*Work instructions*.
Retype all of the lines below character for character, keeping them in their original order.

*Information shown*.
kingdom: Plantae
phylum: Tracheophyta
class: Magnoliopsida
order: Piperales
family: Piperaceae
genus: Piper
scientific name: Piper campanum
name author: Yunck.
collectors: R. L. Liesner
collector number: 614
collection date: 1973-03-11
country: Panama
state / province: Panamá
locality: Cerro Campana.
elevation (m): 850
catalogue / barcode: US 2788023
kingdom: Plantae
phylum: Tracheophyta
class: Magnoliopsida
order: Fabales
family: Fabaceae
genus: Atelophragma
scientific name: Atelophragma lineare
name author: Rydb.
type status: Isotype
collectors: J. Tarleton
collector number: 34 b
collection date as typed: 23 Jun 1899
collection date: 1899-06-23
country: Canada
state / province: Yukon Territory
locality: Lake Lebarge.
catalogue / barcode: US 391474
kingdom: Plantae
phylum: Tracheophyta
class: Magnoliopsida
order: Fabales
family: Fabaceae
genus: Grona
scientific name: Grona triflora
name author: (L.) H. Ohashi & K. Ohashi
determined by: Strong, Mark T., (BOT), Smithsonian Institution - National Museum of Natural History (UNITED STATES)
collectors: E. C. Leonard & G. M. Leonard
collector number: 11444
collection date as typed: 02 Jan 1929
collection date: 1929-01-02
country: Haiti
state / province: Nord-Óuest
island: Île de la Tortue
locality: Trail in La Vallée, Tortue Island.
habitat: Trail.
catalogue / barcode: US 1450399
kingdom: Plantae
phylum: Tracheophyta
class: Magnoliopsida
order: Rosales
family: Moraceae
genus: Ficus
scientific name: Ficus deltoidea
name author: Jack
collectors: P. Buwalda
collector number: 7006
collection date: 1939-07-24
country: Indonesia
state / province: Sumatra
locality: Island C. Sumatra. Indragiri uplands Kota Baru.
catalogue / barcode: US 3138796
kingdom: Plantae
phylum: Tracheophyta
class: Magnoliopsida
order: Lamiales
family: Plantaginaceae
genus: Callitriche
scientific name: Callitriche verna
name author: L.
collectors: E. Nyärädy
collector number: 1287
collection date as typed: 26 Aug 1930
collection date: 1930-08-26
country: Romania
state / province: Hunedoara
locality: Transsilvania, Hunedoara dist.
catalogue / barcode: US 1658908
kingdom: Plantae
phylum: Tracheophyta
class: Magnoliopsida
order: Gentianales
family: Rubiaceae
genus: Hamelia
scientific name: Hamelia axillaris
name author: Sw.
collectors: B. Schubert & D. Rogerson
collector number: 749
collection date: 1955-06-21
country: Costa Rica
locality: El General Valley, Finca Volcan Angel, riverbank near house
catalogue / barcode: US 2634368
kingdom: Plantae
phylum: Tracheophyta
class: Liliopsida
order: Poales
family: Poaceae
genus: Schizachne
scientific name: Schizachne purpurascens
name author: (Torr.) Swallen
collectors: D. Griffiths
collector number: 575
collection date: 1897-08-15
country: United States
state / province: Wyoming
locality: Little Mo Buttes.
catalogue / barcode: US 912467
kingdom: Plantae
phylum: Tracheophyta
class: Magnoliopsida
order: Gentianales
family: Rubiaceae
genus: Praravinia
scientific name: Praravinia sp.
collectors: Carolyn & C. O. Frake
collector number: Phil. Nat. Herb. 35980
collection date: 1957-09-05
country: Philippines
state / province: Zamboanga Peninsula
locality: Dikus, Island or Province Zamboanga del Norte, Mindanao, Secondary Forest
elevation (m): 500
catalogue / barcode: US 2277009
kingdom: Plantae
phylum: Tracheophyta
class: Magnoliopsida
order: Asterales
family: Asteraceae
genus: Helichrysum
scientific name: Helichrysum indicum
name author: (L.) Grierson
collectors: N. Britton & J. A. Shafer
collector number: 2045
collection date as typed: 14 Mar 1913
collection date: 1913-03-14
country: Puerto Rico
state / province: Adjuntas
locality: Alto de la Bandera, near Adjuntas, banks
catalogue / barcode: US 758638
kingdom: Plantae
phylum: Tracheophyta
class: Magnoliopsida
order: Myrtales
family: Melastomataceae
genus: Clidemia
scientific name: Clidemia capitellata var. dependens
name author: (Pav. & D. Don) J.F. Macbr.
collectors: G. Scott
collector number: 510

*Answer for the task*.
kingdom: Plantae
phylum: Tracheophyta
class: Magnoliopsida
order: Piperales
family: Piperaceae
genus: Piper
scientific name: Piper campanum
name author: Yunck.
collectors: R. L. Liesner
collector number: 614
collection date: 1973-03-11
country: Panama
state / province: Panamá
locality: Cerro Campana.
elevation (m): 850
catalogue / barcode: US 2788023
kingdom: Plantae
phylum: Tracheophyta
class: Magnoliopsida
order: Fabales
family: Fabaceae
genus: Atelophragma
scientific name: Atelophragma lineare
name author: Rydb.
type status: Isotype
collectors: J. Tarleton
collector number: 34 b
collection date as typed: 23 Jun 1899
collection date: 1899-06-23
country: Canada
state / province: Yukon Territory
locality: Lake Lebarge.
catalogue / barcode: US 391474
kingdom: Plantae
phylum: Tracheophyta
class: Magnoliopsida
order: Fabales
family: Fabaceae
genus: Grona
scientific name: Grona triflora
name author: (L.) H. Ohashi & K. Ohashi
determined by: Strong, Mark T., (BOT), Smithsonian Institution - National Museum of Natural History (UNITED STATES)
collectors: E. C. Leonard & G. M. Leonard
collector number: 11444
collection date as typed: 02 Jan 1929
collection date: 1929-01-02
country: Haiti
state / province: Nord-Óuest
island: Île de la Tortue
locality: Trail in La Vallée, Tortue Island.
habitat: Trail.
catalogue / barcode: US 1450399
kingdom: Plantae
phylum: Tracheophyta
class: Magnoliopsida
order: Rosales
family: Moraceae
genus: Ficus
scientific name: Ficus deltoidea
name author: Jack
collectors: P. Buwalda
collector number: 7006
collection date: 1939-07-24
country: Indonesia
state / province: Sumatra
locality: Island C. Sumatra. Indragiri uplands Kota Baru.
catalogue / barcode: US 3138796
kingdom: Plantae
phylum: Tracheophyta
class: Magnoliopsida
order: Lamiales
family: Plantaginaceae
genus: Callitriche
scientific name: Callitriche verna
name author: L.
collectors: E. Nyärädy
collector number: 1287
collection date as typed: 26 Aug 1930
collection date: 1930-08-26
country: Romania
state / province: Hunedoara
locality: Transsilvania, Hunedoara dist.
catalogue / barcode: US 1658908
kingdom: Plantae
phylum: Tracheophyta
class: Magnoliopsida
order: Gentianales
family: Rubiaceae
genus: Hamelia
scientific name: Hamelia axillaris
name author: Sw.
collectors: B. Schubert & D. Rogerson
collector number: 749
collection date: 1955-06-21
country: Costa Rica
locality: El General Valley, Finca Volcan Angel, riverbank near house
catalogue / barcode: US 2634368
kingdom: Plantae
phylum: Tracheophyta
class: Liliopsida
order: Poales
family: Poaceae
genus: Schizachne
scientific name: Schizachne purpurascens
name author: (Torr.) Swallen
collectors: D. Griffiths
collector number: 575
collection date: 1897-08-15
country: United States
state / province: Wyoming
locality: Little Mo Buttes.
catalogue / barcode: US 912467
kingdom: Plantae
phylum: Tracheophyta
class: Magnoliopsida
order: Gentianales
family: Rubiaceae
genus: Praravinia
scientific name: Praravinia sp.
collectors: Carolyn & C. O. Frake
collector number: Phil. Nat. Herb. 35980
collection date: 1957-09-05
country: Philippines
state / province: Zamboanga Peninsula
locality: Dikus, Island or Province Zamboanga del Norte, Mindanao, Secondary Forest
elevation (m): 500
catalogue / barcode: US 2277009
kingdom: Plantae
phylum: Tracheophyta
class: Magnoliopsida
order: Asterales
family: Asteraceae
genus: Helichrysum
scientific name: Helichrysum indicum
name author: (L.) Grierson
collectors: N. Britton & J. A. Shafer
collector number: 2045
collection date as typed: 14 Mar 1913
collection date: 1913-03-14
country: Puerto Rico
state / province: Adjuntas
locality: Alto de la Bandera, near Adjuntas, banks
catalogue / barcode: US 758638
kingdom: Plantae
phylum: Tracheophyta
class: Magnoliopsida
order: Myrtales
family: Melastomataceae
genus: Clidemia
scientific name: Clidemia capitellata var. dependens
name author: (Pav. & D. Don) J.F. Macbr.
collectors: G. Scott
collector number: 510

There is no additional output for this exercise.